Pęknięcie IV: Walka z nadużyciami i korupcją. Jedna z teorii filozoficznych dotyczących bytu mówi, że lepsze jest coś niż nic. Wie to każdy polityk. Kiedy obserwuję jednego z liderów nowej partii (skądinąd filozofa), który zapowiada bezpardonową walkę z korupcją, rodzi się we mnie pytanie: czy nie zna on jeszcze tej filozoficznej zasady, czy też jeszcze nie ma możliwości wcielić jej w życie?

I na koniec trochę wakacyjnie (zatem lekko). Otrzymałem dzisiaj zdjęcie przedstawiające plany metra czterech miast: Londyn, Paryż, Nowy Jork, Warszawa.

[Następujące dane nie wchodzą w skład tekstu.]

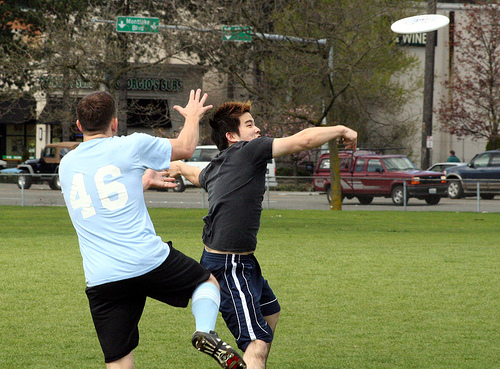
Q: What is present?
A: Cars.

Na trzech pierwszych planach aż roi się od przecinających się linii. Plan metra w Warszawie jest prosty jak prosta. Pocieszyłem więc nadawcę, że patronem naszego metra jest św. Jan Chrzciciel („prostujcie ścieżki…”). W Warszawie dotyczy to również metra. Ktoś powie, że przecież buduje się już drugą linię. Pocieszam więc: ciągle wpisujemy się w plan krzyża. Ważne tylko, byśmy już dalej nie gmatwali ścieżek.